PROBLEM TO WORK ON:
Pick up the committee transcript on international standards for judicial appointments after its final sentence and continue it in the same manner.

SOURCE EXTRACT:
------------------------
As I said the outset, in preparing the submission we made to the committee in March, we looked to a number of international standards. These were specifically: UN basic principles on the independence of the Judiciary; the Council of Europe recommendation on the independence, efficiency and the role of judges, the European Charter on the statute for judges; and the principles on the independence and accountability of judges set out by the International Commission of Jurists, a well-regarded international non-governmental organisation. We drew from those, so when we talk about best practice we are talking about existing standards. To give examples, the UN basic principles refer to standards applying to the promotion and careers of judges, as well as their appointments being better dealt with by a selection body, at least half the membership of which should comprise members of the judiciary. There is also reference in some of the standards to a preference for the judicial members of such a body to be elected by their peers. That is where we are drawing it from. As the Deputy knows, any recommendations we bring before the committee on any matter will be grounded on, and derived from, international standards.

Okay. I want to go back to Mr. Herrick on some of that. Those UN principles date from 1985 and 1999, but what Mr. Herrick does not include is a much more significant document, which is the Mount Scopus International Standards of Judicial Independence. All the leading political scientists and legal theorists came together to draw up those standards, which specifically acknowledge the role of governments in circumstances where there are judicial selection boards. I can send that to Mr. Herrick. It is so important. For example, the standards state: "The recent trend of establishing judicial selection boards or commissions ... should be viewed favourably [of course we have that], provided that a proper balance is maintained in the composition of such boards [by] branches of [the] government".

The UN standards, and all the others to which Mr. Herrick referred, particularly those of the Council of Europe, which deals with so many European career judge systems, are entirely different from, and not comparable with, the common law model. The frame of reference is very different, especially when one looks at the judicial selection systems in Latin America and Russia, all of which are covered by UN standards. These are very different democracies that have very different standards, completely different career models for judges and a very different role for politics. In many cases, they are absent a constitutional democracy. They must be set carefully against a real comparative analysis, which, of course, relates to advanced common law democracies and constitutional democracies. How are we doing in that regard?

Mr. Liam Herrick

I note the source to which the Deputy referred. I understand that the body in question is without any legal status. We take as our first standard international bodies of which Ireland is a member, such as the United Nations, the Council of Europe and the European Union. The Deputy will be aware that, obviously, United Nations standards will apply to both civil and common law jurisdictions. The Council of Europe standards also apply to common law and civil law systems. We are very happy to rely on those as the primary source of standards. Of course, we need to learn from best practice as well.
------------------------
DATA EXTRACTS:
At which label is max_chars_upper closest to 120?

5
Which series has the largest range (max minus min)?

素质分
------------------------
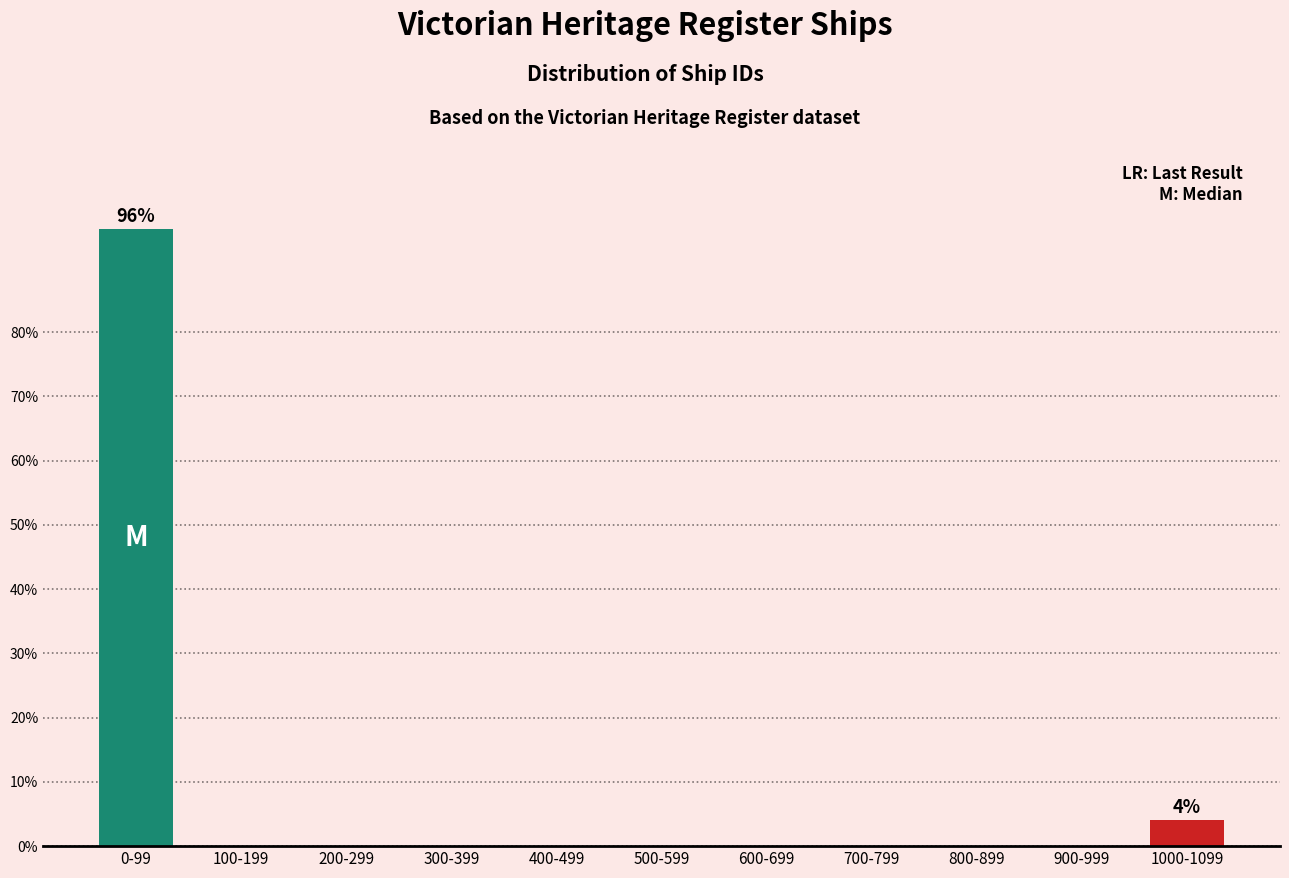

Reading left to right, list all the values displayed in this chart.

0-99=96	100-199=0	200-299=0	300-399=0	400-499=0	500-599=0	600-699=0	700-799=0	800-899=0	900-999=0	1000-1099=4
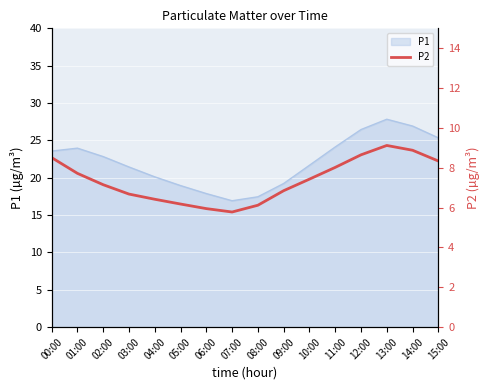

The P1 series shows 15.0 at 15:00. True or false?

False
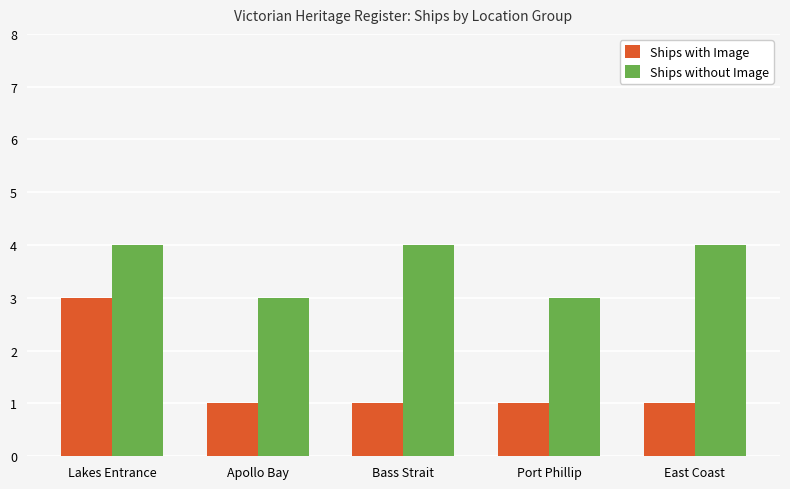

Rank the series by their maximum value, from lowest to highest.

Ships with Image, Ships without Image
------------------------
RESULT FOR THIS EXERCISE:
Yes. How does Mr. Herrick see Ireland's judicial independence when set against other common law countries? Does he think there are other analyses and tests of judicial independence? I am really concerned that the narrative will become one of Ireland's Judiciary being somehow compromised because of its selection system.

Mr. Liam Herrick


I am sorry. The Deputy said she had six questions. She will certainly get to ask them and I applaud her at the outset. If nothing else, she has shown us that she is our in-house expert. I ask her to direct her questions through the Chair. I want to make sure that we keep a structure on our engagement. Certainly, the Deputy can come back in to put her questions.

I apologise to the Chair. My questions are as follows, if that is helpful. Leaving the issue of standards aside, there is a question of independence regarding how interviews and promotions are conducted. There is a question about the balance of the independence of the legal profession as well. For example, and this is something that can be worked out in the eventual Bill, who is it thought should be interviewing prospective judges? Will it be sitting judges of the courts in which they practice? Who will it be and how would one go through a process in order to maintain, as my colleague Senator Ward noted, the independence of judges, against a selection process where there may very well be personality clashes and in the context of which a whole range of other things may arise? How do we protect the independence of both the legal profession and judicial members in those circumstances?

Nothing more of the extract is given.